On 10/6/2009 4:51 PM, Nada O'Neal wrote:
I don't have an EV cert, it's just a standard cert signed by Equifax. I
have similar certs working on other servers. Again, it's the upgrade
from one java to another that seems to cause the problem - running java
1.5, I don't have this issue.

If you've recently upgraded, then any changes you made to the "system"
keystore may have been lost (which I think is a foolish thing to do, but
it looks like each version of the JRE gets its own keystore, and
upgrades don't merge or anything like that).

$ keytool -list -keystore /path/to/keystore
Enter keystore password:

Keystore type: JKS
Keystore provider: SUN

Your keystore contains 2 entries

root, Sep 29, 2009, trustedCertEntry,
Certificate fingerprint (MD5): [...]
tomcat, Sep 29, 2009, PrivateKeyEntry,
Certificate fingerprint (MD5): [...]

... is this wrong?

I'm not sure.
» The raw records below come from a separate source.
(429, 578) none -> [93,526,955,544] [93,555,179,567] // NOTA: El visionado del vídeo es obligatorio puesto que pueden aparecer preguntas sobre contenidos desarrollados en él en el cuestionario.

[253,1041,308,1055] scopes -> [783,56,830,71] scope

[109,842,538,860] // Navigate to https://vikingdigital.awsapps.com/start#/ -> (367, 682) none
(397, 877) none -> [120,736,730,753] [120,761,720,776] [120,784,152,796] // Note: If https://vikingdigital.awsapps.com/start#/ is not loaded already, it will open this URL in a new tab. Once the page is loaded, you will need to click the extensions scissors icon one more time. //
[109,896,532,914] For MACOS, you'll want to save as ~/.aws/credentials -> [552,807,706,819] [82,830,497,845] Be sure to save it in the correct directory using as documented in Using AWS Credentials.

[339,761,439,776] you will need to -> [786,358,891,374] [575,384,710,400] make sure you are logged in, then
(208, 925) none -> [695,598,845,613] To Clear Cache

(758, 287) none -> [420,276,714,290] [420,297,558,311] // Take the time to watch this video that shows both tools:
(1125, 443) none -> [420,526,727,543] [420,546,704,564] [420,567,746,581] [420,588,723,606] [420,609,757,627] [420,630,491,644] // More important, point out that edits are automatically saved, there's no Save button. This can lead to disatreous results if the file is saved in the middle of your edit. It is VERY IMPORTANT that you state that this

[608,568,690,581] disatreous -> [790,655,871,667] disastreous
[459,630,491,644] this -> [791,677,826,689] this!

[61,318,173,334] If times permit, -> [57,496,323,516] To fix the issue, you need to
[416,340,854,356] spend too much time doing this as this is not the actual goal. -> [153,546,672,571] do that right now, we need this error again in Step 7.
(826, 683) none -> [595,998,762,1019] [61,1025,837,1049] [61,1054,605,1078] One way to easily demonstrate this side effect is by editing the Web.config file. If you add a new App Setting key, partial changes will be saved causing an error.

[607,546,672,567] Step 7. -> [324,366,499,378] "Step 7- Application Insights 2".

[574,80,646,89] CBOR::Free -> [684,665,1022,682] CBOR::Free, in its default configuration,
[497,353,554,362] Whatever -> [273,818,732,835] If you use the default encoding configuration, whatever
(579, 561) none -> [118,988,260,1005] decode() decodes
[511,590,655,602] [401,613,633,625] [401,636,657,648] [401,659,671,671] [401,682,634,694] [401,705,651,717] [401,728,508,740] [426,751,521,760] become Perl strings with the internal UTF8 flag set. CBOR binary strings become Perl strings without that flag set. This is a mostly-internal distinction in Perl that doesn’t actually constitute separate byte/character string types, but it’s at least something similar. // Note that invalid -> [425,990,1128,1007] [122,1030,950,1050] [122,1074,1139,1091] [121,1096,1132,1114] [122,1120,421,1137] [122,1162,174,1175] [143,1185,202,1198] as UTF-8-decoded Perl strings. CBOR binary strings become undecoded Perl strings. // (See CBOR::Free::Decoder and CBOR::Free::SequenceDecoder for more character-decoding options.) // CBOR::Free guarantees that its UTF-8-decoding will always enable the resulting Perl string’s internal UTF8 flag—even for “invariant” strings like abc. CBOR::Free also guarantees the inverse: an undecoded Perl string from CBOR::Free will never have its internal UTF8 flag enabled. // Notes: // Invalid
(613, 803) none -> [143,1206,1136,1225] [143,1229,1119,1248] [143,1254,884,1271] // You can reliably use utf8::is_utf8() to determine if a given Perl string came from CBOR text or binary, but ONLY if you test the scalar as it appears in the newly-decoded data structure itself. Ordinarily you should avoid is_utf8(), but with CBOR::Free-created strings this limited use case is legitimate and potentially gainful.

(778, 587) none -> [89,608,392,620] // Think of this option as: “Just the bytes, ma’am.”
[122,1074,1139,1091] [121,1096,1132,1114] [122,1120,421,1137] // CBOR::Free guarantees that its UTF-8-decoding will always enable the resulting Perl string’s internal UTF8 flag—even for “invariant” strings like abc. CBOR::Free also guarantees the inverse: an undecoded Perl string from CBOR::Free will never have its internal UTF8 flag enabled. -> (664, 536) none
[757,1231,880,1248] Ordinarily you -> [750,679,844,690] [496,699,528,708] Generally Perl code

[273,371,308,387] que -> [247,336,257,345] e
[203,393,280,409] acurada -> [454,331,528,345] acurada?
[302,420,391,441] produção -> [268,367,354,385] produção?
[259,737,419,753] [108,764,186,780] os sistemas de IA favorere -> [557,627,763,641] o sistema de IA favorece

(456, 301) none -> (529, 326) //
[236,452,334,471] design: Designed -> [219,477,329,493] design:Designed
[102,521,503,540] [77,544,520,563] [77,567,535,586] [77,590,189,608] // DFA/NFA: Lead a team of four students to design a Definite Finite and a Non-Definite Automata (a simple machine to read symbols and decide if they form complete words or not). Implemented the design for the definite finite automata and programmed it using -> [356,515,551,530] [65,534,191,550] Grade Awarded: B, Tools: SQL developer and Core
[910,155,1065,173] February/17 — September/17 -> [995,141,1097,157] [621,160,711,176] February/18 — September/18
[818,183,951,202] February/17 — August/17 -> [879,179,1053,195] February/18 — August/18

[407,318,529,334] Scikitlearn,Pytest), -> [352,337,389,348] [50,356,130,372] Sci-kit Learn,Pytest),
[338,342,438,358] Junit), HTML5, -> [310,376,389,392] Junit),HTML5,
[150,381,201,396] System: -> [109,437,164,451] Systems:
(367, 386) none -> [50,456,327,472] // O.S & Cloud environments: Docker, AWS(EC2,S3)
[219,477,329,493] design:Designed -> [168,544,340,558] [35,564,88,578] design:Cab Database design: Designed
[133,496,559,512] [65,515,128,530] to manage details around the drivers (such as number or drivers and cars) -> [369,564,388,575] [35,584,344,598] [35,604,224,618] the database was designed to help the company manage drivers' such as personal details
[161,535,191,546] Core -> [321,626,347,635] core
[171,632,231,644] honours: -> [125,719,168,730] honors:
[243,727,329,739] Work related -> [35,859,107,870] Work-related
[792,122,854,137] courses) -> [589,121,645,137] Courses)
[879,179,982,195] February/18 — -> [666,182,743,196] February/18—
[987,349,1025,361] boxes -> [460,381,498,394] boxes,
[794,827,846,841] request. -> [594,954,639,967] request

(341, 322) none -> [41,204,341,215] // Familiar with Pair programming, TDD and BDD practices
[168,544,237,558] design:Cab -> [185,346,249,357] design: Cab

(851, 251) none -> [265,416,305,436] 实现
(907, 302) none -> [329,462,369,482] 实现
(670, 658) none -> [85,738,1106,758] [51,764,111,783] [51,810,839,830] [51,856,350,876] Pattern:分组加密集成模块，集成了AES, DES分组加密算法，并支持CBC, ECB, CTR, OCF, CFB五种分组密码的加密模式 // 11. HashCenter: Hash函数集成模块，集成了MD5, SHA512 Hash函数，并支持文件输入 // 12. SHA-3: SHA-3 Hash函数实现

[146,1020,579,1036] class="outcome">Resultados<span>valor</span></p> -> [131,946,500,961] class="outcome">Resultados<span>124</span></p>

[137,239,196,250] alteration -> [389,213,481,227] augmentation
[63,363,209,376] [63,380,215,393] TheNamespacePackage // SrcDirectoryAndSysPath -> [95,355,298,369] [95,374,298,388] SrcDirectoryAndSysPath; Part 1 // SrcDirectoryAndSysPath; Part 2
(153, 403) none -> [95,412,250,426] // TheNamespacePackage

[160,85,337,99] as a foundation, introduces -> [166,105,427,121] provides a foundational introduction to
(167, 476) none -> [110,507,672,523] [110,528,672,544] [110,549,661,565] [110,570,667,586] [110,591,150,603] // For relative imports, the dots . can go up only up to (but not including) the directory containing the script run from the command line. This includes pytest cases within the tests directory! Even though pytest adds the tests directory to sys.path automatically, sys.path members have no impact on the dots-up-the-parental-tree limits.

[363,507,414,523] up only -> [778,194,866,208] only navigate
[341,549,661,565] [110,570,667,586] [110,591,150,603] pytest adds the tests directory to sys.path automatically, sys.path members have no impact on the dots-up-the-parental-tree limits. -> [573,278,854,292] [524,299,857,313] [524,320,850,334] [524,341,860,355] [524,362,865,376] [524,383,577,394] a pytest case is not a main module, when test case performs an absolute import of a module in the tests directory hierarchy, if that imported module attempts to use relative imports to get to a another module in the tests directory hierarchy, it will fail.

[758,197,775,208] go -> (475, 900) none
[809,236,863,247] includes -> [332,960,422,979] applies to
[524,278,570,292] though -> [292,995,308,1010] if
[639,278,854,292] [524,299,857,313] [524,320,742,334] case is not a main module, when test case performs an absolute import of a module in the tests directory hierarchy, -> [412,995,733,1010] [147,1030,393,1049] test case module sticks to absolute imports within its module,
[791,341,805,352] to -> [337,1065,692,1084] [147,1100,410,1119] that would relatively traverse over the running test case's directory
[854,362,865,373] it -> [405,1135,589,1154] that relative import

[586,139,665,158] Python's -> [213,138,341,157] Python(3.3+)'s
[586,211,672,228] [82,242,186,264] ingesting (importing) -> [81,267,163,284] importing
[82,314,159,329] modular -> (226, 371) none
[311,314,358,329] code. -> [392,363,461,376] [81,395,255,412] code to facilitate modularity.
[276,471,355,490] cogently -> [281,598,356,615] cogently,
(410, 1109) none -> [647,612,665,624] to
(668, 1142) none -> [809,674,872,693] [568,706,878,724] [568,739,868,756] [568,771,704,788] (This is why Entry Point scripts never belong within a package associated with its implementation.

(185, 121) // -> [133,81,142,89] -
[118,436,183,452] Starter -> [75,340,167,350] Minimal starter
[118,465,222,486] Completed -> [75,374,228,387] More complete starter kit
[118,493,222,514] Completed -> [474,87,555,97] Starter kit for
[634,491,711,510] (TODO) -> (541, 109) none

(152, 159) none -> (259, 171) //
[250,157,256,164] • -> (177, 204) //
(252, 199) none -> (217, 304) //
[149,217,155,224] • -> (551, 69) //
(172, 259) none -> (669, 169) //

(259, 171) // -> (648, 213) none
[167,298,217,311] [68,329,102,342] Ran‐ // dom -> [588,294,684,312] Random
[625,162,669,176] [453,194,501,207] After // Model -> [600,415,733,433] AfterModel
That depends on if this is /your/ keystore or the JRE's
keystore. It also depends on what the details of those certs are: do any
of them have to do with Equifax?

All you really need is:

1. Equifax CA cert in your keystore
2. Any Equifax intermediate certificates in your keystore
3. Your own certificate in your keystore
4. The web browser has to trust either #1 or #2

I'm not altogether clear if it all has to be the same keystore: I think
that the JCE reads the system one no matter what, which should include
anything Equifax has at the top-level. You may have to import their
intermediate cert into your own keystore (or into the system one, again,
if you upgraded).

There's nothing you can do about #4 above, except that if the browser
trusts, say, #1, but you aren't providing the certificate chain between
#3 and #1 (via #2), then you'll get this error from the client.